Нет, не звания и прошлые заслуги, хотя, безусловно, и они учитываются, в КБ Бармина определяют положе­ние и должность специалиста.

– Конструктор обязан быть на уровне современного состояния науки и техники, – сказал в беседе Бармин, – значит, надо учиться… Постоянно, вне зависи­мости от возраста и званий.

В военные годы родились традиции КБ Бармина. Их бережно сохраняют и сегодня.

Как-то главный конструктор приехал из наркомата. Собрал своих коллег.

– Нам поручили новую машину, – сказал Бармин. – Скоро приедут представители из армии. Хорошо бы по­казать наш проект… Прошу вас подготовить свои пред­ложения.

Пять вариантов обсуждались у главного. Автор луч­шего из них стал ведущим по машине.

Спустя много лет надо было разработать первый стартовый комплекс Байконура. И вновь в конструктор­ском бюро был объявлен творческий конкурс. Его побе­дители вне зависимости от заслуг и положения стали основными разработчиками комплекса.

– Конструктору нельзя быть в плену старых пред­ставлений, – часто повторяет Владимир Павлович. – «Коллектив единомышленников» – так я называю наше конструкторское бюро, – говорит он, – но подобную атмосферу надо создавать бережно, заботясь о том, чтобы каждый член коллектива чувствовал и ответствен­ность свою, причастность ко всему происходящему. От­сюда и энтузиазм в работе, и творческий подход к ней… Вы знаете, в чем, на мой взгляд, одна из величайших заслуг Сергея Павловича Королева в развитии ракетно-космической техники? Я вижу ее не только в том, что под его руководством созданы реальные конструкции но­сителей, станций и кораблей-спутников, но и в осуще­ствлении идеи, принадлежавшей ему, – объединении уси­лий главных конструкторов, создании Совета главных.

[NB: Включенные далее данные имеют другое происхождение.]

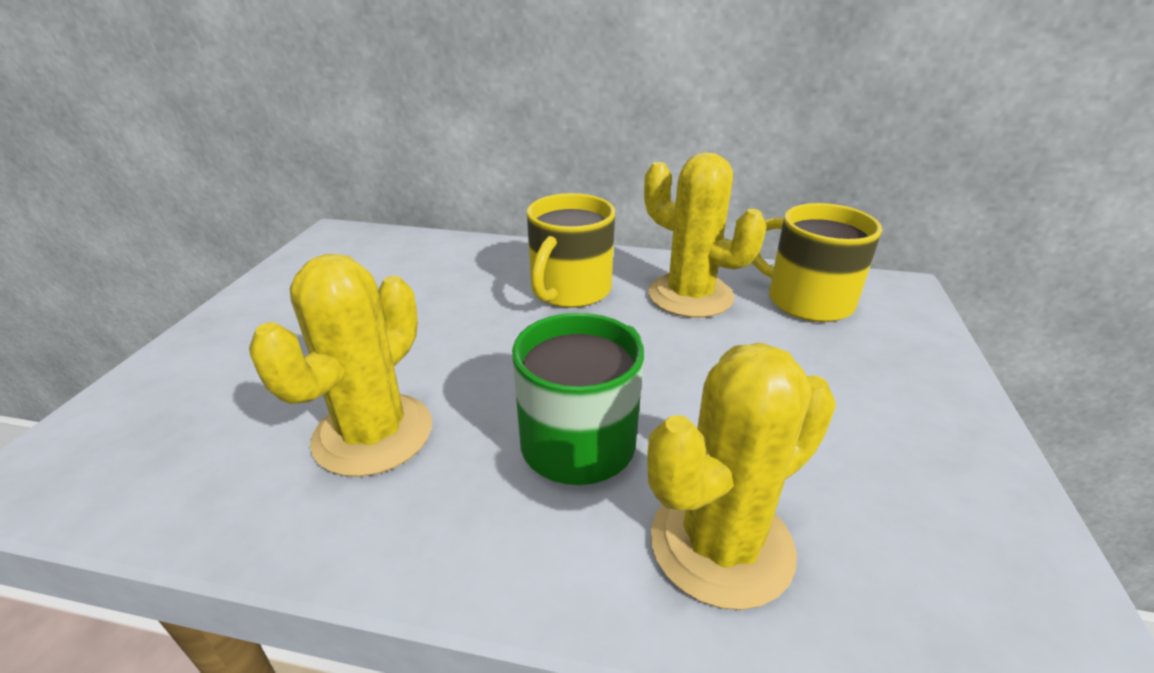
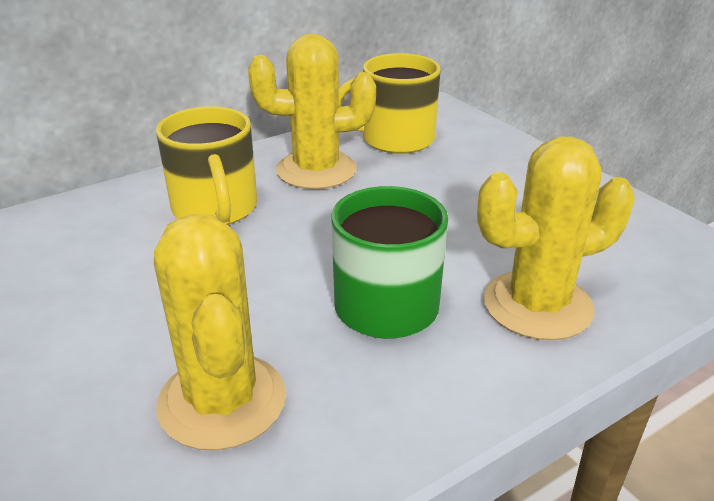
camera: 45 degrees left, 0 degrees up
(721, 544) = (537, 305): yellow cactus -> yellow cactus turned 60 degrees clockwise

Встречались то у Королева в кабинете, то у Пилю­гина, то у Глушко, то у Бармина. Все зависело от того, что именно обсуждалось: то ли носитель, то ли система управления, двигатели или стартовый комплекс. Быва­ло, спорили долго, но решение не принимали до тех пор, пока не приходили к единому мнению.

Выводы Совета главных конструкторов ложились на столы министров и директоров предприятий, работников космодрома и специалистов по подготовке космонавтов.

Именно по его предложению были приняты решения о пусках, которые в те годы казались многим фантасти­ческими.